Defense blames everyone but Holmes

One of the first things Holmes’ attorney, Kevin Downey, did was remind jurors what “beyond a reasonable doubt” meant. Then he began to try to instill that suspicion in their minds.

He said that Holmes did not intend to commit a crime, that she was transparent in some of her dealings. Finally, she told the FDA that her company was using a third-party machine and she was willing send in one of their proprietary devices to Johns Hopkins scientists, who say the startup’s technology is “novel and sound.”

Downey also tried to blame others for Theranos’ failure and alleged fraud. Investors are either too lazy or oblivious to seek out public data that can address the concerns they raise in their testimony.

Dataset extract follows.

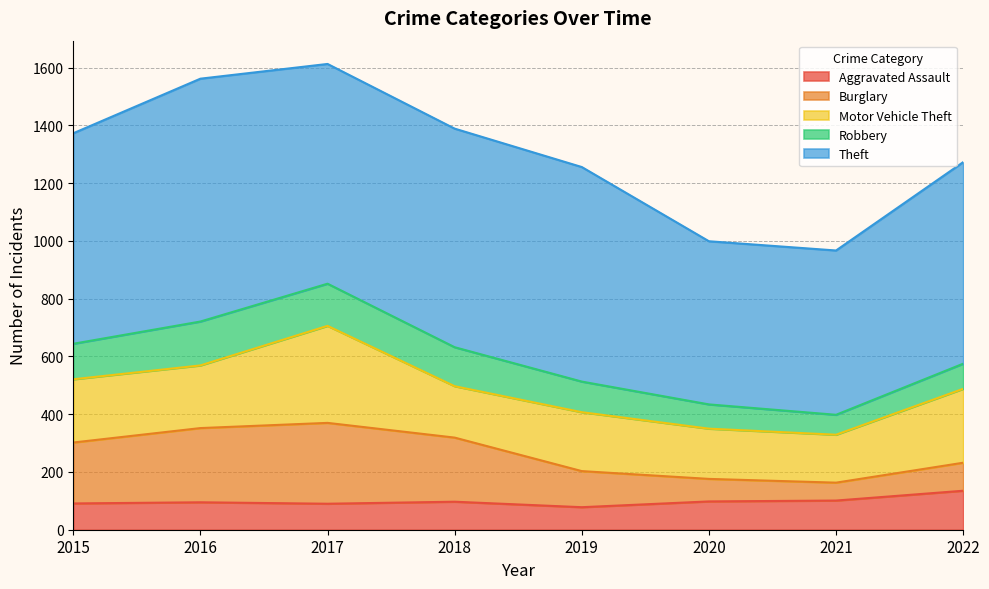

True or false: Burglary and Theft cross at least once.

False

Scientists, especially former laboratory director Adam Rosendorff, should share responsibility as he approved many patient tests performed on proprietary Theranos devices. Laboratories, Downey speak, “Not Miss Holmes’s responsibility.”

Journalists were also a party to Theranos’s failure, as they cited people who said good things about Holmes and the company. (Perhaps that is to suggest that Holmes used media reports – which she manipulated through selective disclosure – as a kind of moral compass to tell her whether Is she on the right track?)

And last but not least, Downey reminded the jury that Holmes tried to turn the tide in 2016, alluding to but not explicitly mentioning Balwani’s departure from the company and Holmes’ romantic life. .

“Are those the actions of someone who participated in a conspiracy to defraud people?” Downey concluded.

After concluding the arguments, Judge Edward Davila read the jury nearly 40 pages of instructions. Today, jurors are scheduled to return to court for deliberations.